Manufacturing guy-at-large.


Added on by Spencer Wright.

From Thinking, Fast and Slow. Emphasis mine.

A very generous estimate of the correlation between the success of the firm and the quality of its CEO might be as high as .30, indicating 30% overlap. To appreciate the significance of this number, consider the following question:

Suppose you consider many pairs of firms. The two firms in each pair are generally similar, but the CEO of one of them is better than the other. How often will you find that the firm with the stronger CEO is the more successful of the two?
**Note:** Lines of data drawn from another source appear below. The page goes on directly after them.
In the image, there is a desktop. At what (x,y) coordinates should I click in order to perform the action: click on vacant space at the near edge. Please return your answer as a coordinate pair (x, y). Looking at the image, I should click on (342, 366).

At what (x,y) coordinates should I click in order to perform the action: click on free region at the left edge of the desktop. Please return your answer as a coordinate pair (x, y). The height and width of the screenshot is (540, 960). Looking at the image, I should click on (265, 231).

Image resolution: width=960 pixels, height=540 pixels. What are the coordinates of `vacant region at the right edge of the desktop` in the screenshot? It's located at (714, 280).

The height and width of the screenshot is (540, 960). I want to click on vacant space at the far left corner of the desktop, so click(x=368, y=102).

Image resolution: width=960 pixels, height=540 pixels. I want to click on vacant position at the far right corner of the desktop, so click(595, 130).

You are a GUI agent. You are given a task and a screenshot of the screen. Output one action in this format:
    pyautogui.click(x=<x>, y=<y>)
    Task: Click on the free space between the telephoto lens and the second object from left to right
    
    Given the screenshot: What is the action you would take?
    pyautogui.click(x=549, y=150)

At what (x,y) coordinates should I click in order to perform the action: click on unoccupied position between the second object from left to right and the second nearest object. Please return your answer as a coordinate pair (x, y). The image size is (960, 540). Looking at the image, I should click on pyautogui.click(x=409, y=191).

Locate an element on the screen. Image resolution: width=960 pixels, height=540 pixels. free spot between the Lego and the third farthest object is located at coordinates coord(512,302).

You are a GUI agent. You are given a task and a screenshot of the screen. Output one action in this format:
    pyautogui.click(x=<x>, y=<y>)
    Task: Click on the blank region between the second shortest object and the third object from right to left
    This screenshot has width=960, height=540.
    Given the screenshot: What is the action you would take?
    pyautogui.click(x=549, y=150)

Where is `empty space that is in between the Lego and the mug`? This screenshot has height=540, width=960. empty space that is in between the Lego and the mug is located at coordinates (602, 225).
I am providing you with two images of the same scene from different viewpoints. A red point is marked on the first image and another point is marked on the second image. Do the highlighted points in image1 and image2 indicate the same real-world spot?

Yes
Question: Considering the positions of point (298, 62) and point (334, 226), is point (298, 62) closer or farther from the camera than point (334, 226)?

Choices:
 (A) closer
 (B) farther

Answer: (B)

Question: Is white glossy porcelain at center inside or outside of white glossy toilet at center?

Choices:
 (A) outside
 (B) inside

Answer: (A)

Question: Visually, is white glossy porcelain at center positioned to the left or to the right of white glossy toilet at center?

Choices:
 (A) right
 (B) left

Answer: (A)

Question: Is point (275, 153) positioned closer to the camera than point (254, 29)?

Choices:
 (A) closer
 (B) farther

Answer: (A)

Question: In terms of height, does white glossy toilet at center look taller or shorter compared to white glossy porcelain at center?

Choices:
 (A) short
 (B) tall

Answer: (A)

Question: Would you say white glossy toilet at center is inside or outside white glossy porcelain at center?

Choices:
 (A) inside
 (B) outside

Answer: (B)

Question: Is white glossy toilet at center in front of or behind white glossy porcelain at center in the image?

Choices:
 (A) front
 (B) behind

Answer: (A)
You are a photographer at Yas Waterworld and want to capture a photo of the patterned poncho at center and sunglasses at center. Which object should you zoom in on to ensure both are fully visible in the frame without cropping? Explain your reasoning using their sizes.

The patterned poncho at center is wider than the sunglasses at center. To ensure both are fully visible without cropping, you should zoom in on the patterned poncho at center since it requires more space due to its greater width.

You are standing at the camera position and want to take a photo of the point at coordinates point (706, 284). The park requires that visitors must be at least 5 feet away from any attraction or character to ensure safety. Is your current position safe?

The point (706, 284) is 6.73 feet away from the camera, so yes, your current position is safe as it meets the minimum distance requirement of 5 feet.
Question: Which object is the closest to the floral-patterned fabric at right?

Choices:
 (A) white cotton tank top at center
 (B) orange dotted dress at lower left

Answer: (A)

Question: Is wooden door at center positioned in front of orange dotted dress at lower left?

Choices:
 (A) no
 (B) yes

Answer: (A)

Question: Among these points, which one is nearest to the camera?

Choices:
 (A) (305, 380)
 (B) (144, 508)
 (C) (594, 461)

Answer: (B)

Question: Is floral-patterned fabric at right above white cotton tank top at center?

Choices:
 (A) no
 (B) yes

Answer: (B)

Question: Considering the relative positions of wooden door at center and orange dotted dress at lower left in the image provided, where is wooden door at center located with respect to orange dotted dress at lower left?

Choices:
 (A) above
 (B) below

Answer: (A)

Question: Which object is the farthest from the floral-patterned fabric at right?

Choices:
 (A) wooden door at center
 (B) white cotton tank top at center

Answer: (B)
In a well-ordered and predictable world, the correlation would be perfect (1) and the stronger CEO would be found to lead the more successful firm in 100% of the pairs. If the relative success of similar firms was determined entirely by factors that the CEO does not control (call them luck, if you wish), you would find the more successful firm led by the weaker CEO 50% of the time. A correlation of .30 implies that you would find the stronger CEO leading the stronger firm in about 60% of the pairs - an improvement of a mere 10 percentage points over random guessing, hardly grist for the hero worship of CEOs we so often witness. 

If you expected this value to be higher - and most of us do - then you should take that as an indication that you are prone to overestimate the predictability of the world you live in. Make no mistake: improving the odds of success from 1:1 to 3:2 is a very significant advantage, both at the racetrack and in business. From a perspective of most business writers, however, a CEO who has so little control over performance would not be particularly impressive even if her firm did well. It is difficult to imagine people lining up at airport bookstores to buy a book that enthusiastically describes the practices of business leaders who, on average, do somewhat better than chance.